Mike Clark
Consulting Actuary
Considering the urgency behind the sweeping relief package, we’ll give Congress a pass on the clumsy and redundant title of the American Rescue Plan Act of 2021 (ARPA) and focus on its key word…”Rescue”. Rescue is certainly an appropriate word for a law that spreads almost $2 trillion of financial aid across many elements of the US economy, and by all accounts it seems to have helped stabilize markets and the finances of businesses and individuals.
One of the smaller sections of ARPA provides significant pension funding changes for single-employer defined benefit (DB) plans (fourth time is a charm). This includes higher interest rates for valuing funding target obligations and longer periods to pay off unfunded liabilities.

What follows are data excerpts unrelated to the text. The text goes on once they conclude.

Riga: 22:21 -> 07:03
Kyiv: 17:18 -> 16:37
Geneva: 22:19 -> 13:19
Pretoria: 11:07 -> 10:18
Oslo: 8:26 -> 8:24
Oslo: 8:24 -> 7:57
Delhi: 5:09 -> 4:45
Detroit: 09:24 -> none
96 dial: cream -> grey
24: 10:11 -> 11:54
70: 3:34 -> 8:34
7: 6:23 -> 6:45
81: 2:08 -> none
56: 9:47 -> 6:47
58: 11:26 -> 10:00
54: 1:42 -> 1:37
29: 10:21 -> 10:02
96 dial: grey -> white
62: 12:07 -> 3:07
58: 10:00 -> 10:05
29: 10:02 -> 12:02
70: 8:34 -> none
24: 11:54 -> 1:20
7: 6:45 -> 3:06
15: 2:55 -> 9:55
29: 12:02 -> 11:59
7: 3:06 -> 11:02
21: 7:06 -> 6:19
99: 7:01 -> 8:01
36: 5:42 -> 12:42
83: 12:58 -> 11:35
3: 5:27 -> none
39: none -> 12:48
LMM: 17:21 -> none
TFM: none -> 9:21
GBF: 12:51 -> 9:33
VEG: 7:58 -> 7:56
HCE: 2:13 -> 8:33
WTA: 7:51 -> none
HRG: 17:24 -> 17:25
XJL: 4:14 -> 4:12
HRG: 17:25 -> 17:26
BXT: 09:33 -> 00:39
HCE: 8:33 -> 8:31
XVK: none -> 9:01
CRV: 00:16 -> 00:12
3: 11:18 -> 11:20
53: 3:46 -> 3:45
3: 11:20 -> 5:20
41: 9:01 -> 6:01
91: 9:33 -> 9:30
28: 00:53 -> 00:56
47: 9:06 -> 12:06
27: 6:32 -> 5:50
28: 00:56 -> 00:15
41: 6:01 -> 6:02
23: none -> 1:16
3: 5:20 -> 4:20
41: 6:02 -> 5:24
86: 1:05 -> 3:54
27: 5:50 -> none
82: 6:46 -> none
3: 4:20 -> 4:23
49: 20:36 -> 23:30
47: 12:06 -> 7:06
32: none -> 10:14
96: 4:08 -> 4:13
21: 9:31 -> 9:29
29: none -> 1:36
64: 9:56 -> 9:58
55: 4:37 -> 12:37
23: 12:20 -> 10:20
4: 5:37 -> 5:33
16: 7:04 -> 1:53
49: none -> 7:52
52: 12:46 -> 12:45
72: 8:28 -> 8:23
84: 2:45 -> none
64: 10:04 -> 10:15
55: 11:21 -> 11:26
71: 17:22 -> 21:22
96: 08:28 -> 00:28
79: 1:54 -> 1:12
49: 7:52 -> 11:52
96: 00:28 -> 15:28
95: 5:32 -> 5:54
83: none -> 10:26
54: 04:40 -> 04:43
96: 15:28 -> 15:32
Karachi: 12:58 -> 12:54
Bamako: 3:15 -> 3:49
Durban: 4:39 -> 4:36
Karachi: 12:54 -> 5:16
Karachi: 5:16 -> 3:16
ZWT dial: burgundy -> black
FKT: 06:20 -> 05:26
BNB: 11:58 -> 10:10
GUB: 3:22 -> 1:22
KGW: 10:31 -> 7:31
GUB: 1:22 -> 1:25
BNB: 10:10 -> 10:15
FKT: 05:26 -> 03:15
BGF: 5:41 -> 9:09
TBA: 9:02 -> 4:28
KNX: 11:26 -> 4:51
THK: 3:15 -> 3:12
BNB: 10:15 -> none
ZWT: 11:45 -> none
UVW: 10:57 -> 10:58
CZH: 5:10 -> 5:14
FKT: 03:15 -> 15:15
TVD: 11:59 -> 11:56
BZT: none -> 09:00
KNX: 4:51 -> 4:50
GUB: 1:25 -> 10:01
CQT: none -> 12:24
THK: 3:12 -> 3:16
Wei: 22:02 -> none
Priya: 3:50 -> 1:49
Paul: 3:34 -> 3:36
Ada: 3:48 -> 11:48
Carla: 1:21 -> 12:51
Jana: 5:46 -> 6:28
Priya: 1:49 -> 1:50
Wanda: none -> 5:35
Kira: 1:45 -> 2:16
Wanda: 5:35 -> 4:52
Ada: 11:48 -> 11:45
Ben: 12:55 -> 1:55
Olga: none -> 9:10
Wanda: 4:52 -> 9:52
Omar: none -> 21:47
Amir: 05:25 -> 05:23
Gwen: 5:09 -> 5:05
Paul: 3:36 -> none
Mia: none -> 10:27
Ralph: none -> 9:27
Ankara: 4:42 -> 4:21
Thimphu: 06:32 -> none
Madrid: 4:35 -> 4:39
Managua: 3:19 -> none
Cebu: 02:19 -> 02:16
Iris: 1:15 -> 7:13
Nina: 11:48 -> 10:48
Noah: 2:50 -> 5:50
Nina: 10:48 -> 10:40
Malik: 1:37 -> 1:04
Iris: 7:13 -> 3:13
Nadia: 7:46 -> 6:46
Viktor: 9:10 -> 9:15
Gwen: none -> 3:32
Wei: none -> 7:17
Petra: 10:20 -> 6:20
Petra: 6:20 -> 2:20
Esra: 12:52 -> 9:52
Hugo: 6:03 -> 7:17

While greatly appreciated by many plan sponsors, these lifelines technically fall more into the category of “relief” than “rescue”. There is no direct government funding toward single-employer pension obligations, and the burden of insuring failures still rests with the Pension Benefit Guaranty Corporation (PBGC) wholly funded by premiums paid by DB plan sponsors.
Multiemployer rescue
ARPA’s “rescue” is much more literal regarding distressed multiemployer plans. (These union-sponsored arrangements are sometimes called “Taft-Hartley” plans.) Under the new law, seriously impaired multiemployer plans may apply for a one-time lump sum payment sufficient to cover all benefit payments through the 2051 plan year—three full decades of cash.
These sizeable grants, blandly labeled “Special Financial Assistance”, come with virtually no strings attached. Unlike earlier iterations of the bill, there is no requirement to pay the money back. The only significant restrictions are that the assistance payment must be invested in high quality bonds (or other acceptable investments yet to be determined), and previously-suspended pensions must be restored. Beyond that, all that is required is to apply and demonstrate eligibility through at least one of the following:
- Certified in “Critical & Declining” status in any year from 2020-2022
- Previous approval of suspension of participant benefits
- Certified Critical status with market value funding ratio under 40%, and a 2:3 ratio of active to inactive participant headcount, and/or
- Certified insolvent but not terminated after Dec. 16, 2014
Sponsors have until the end of 2025 to file. Total expected Special Financial Assistance is estimated at $94 billion, a substantial rescue indeed.
Diversification fallacy
Multiemployer pension rescue has been discussed for a long time. For years, the PBGC has published dire forecasts showing that not only were some plans in trouble, but the insurance program backstopping the risk was itself going insolvent. This happened even while the PBGC single-employer insurance program was posting huge surpluses. Why?
Since the passage of the Employee Retirement Income Security Act of 1974 (ERISA), multiemployer and single-employer funding and insurance rules have traveled different tracks, which have increasingly diverged over time. Generally, legislators and regulators have applied stricter funding and insurance rules to single-employer plans, while taking a more laissez-faire approach in the multiemployer space. One of the reasons for this was the assumption that spreading risk among many employers reduced the overall default risk of plans.
Unfortunately, union sponsorship meant most participants and employers shared a common industry, and history has demonstrated that economic downturns may impact many employers in a single industry similarly. The perceived diversification often proved illusory, driving sudden steep declines in contributing employers and covered members in affected plans.
As a result, there are now over 150 Taft-Hartley plans plans in such critical condition they need immediate assistance (roughly 11 percent of all such plans.) And the PBGC multiemployer insurance cupboard is bare from a wave of past failures and chronic premium undercollection.
Rescue ends an era
So ARPA comes as welcome help to struggling plans and the union employees and retirees who rely on them. The rescue was undoubtedly necessary to avoid benefit cuts to innocent pensioners, but it also marks a troubling watershed moment.
For the first time since at least 1974, private pension promises will be paid with assets originating from outside the ERISA system built to fund and insure them. Risk pooling misperceptions of the past must now be corrected through an expensive, taxpayer-funded bailout. And with the PBGC veil now pierced, it’s only natural to ask if this American rescue will be the last.